Long-time Evolution of Interfacial Structure of Partial Wetting

TL;DR

This study investigates the long-term behavior of interfacial structures during partial wetting and forced wetting, revealing scaling laws and new phenomena not captured by existing models.

Contribution

It introduces a novel optical measurement technique and provides systematic analysis of steady-state interfacial structures during wetting and dewetting.

Findings

Interfacial layer thickness scales with capillary number Ca.

Alternating thin and thick regions are observed in steady state.

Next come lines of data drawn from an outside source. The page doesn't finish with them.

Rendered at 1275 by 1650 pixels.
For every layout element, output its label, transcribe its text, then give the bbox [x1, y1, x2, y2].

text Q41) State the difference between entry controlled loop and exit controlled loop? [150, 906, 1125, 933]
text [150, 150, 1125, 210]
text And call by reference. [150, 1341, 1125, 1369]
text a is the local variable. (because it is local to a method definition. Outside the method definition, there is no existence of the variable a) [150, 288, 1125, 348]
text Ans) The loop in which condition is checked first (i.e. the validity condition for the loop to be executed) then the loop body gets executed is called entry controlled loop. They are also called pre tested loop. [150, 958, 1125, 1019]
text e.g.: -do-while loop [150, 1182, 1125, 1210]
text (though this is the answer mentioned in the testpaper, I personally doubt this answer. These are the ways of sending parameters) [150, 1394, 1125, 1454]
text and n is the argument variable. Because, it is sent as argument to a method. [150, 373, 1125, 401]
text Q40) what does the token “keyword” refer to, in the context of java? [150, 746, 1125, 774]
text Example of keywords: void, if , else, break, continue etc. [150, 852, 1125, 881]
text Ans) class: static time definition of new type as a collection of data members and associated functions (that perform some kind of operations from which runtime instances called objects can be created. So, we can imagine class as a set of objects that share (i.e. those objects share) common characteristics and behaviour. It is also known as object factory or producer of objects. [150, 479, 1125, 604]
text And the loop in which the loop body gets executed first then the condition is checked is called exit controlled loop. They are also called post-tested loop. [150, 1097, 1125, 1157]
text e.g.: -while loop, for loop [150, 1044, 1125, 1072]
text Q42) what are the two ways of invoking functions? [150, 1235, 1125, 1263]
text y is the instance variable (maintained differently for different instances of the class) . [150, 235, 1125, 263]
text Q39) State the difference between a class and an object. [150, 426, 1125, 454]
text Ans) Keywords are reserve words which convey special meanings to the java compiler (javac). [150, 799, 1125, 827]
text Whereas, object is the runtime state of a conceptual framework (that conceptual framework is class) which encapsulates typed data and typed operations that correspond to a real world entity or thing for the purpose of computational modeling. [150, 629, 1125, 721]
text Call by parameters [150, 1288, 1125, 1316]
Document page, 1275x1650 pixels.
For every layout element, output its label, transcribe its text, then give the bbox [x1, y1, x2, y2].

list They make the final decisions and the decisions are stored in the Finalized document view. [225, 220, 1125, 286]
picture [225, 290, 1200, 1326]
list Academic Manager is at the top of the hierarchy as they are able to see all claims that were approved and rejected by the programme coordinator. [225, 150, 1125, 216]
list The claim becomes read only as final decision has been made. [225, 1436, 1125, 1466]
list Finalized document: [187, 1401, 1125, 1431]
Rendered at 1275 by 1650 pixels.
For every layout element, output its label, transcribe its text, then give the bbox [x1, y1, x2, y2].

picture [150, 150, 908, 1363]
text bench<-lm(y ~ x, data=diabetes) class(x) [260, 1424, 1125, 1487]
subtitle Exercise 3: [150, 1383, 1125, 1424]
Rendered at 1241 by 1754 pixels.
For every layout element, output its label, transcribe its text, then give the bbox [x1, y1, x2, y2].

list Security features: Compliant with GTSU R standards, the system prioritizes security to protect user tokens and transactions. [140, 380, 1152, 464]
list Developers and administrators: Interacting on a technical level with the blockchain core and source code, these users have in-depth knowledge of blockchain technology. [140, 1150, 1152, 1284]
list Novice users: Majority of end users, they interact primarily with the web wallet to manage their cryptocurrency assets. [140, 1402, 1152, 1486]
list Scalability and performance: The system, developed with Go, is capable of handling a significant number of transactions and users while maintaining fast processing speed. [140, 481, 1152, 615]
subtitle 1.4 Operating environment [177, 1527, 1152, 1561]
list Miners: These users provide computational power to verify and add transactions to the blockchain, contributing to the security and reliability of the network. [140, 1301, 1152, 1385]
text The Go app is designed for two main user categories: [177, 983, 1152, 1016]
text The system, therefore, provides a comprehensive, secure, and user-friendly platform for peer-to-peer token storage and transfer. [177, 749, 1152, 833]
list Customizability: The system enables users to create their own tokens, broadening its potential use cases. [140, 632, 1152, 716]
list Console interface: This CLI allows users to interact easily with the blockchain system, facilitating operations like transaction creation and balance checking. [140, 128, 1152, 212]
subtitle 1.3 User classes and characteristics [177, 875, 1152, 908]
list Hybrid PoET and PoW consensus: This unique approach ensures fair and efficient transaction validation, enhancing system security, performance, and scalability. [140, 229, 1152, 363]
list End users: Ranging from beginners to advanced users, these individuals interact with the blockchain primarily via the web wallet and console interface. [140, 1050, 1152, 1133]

A new interfacial region appears during onset, differing from previous models.

Abstract

When a solid plate is withdrawn from a partially wetting liquid, a liquid layer dewets the moving substrate. High-speed imaging reveals alternating thin and thick regions in the entrained layer in the transverse direction at steady state. This paper systematically compares this situation to the reversed process, forced wetting, where a solid entrains an air layer along its surface as it is pushed into a liquid. To quantify the absolute thickness of these steady-state structures precisely, I have developed an optical technique, taking advantage of the angle dependence of interference, combined with a method based on a maximum likelihood estimation. The data show that the thicknesses of both regions of the film scale with the capillary number, Ca. In addition, a new region is observed during onset which differs from the behavior predicted by previous models.